Directions: For crust, combine cookie crumbs and butter in a small bowl. Press into bottom and 1-inch up the side of ungreased 9-inch springform pan. Bake in a preheated 350-degree F. oven for 6 to 8 minutes (do not allow it to brown). Cool on a wire rack for 10 minutes.

For cheesecake, beat cream cheese and brown sugar in a large mixer bowl until creamy. Add pumpkin, evaporated milk, eggs, cornstarch and cinnamon; beat well. Pour into the crust. Bake in a 350-degree F. oven for 60 to 65 minutes or until the edge is set but the center still moves slightly. Remove from the oven; top with toffee chips.

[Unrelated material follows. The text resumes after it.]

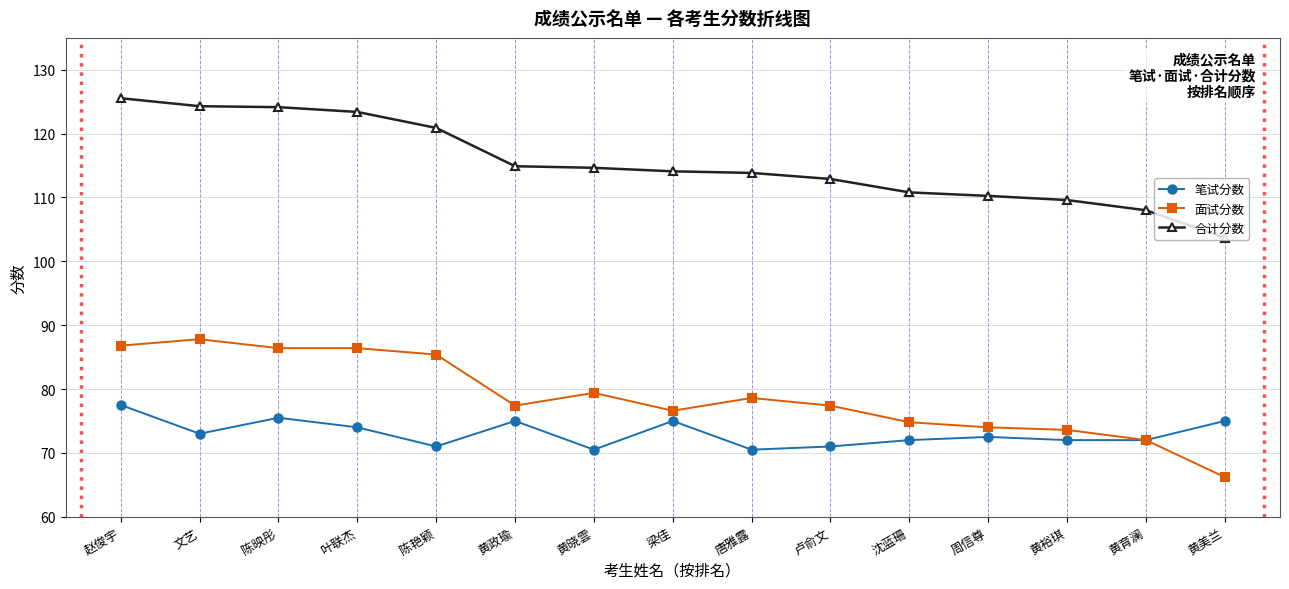

What is the sum of the 笔试分数 values at 卢俞文 and 唐雅露?

141.5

For topping, combine sour cream, granulated sugar and vanilla extract in a small bowl; mix well. Spread over warm cheesecake. Bake for 8 minutes. Cool completely in a pan on a wire rack. Refrigerate for several hours or overnight. Drizzle with caramel topping before serving. Serves 12.

Apple Cheesecake Torte

1/2 cup butter, softened

1 cup sugar, divided into thirds

1 cup flour

1(8-ounce) pkg. cream cheese, softened

1 egg

1/2 tsp. vanilla

1/2 tsp. cinnamon

4 apples, peeled, cored and sliced

1/4 cup sliced almonds or chopped pecans

Directions: Preheat the oven to 425-degrees F. In a small bowl, with an electric mixer, beat 1/3 cup sugar and the butter until light and fluffy. Add flour; mix well. Press onto bottom and 1-inch up the side of a 9-inch springform pan.

Beat cream cheese and 1/3 cup of the remaining sugar in the same bowl on medium speed till well blended. Add egg and vanilla; mix well. Spread evenly over the crust.

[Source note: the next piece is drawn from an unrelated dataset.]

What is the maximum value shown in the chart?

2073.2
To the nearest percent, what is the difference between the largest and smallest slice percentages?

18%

Combine remaining 1/3 cup sugar and cinnamon. Add to apples in a large bowl; toss to coat. Spoon over cream cheese layer. Sprinkle with almonds or pecans.

Bake at 425-degrees F. 10 minutes. Reduce temperature to 375-degrees F. and continue baking 25 to 30 minutes, or till center is set. Cool on a wire rack. Loosen torte from the rim of the pan. Refrigerate for 3 hours. Serves 12.

Pecan Cheesecake Pie

1 unbaked 9-inch pie crust

Filling:

8-ounce package cream cheese, softened

1/3 cup sugar

1/4 tsp. salt

1 tsp. vanilla

1 egg

1 1/4 cups chopped pecans

Topping:

3 eggs

1/4 cup sugar

1 cup light or dark corn syrup

1 tsp. vanilla

Directions: In a small bowl, combine cream cheese, 1/3 cup sugar, salt, vanilla and an egg. Beat at medium speed of electric mixer until well blended. Spread into the bottom of the crust. Sprinkle with pecans.

In another small bowl, combine the topping ingredients. Beat on medium speed just till blended. Do not overbeat. Gently pour topping over pecans. Bake in a 375-degree F. oven for 35 to 40 minutes or till the center is firm to touch. Refrigerate any leftovers. Serves 8.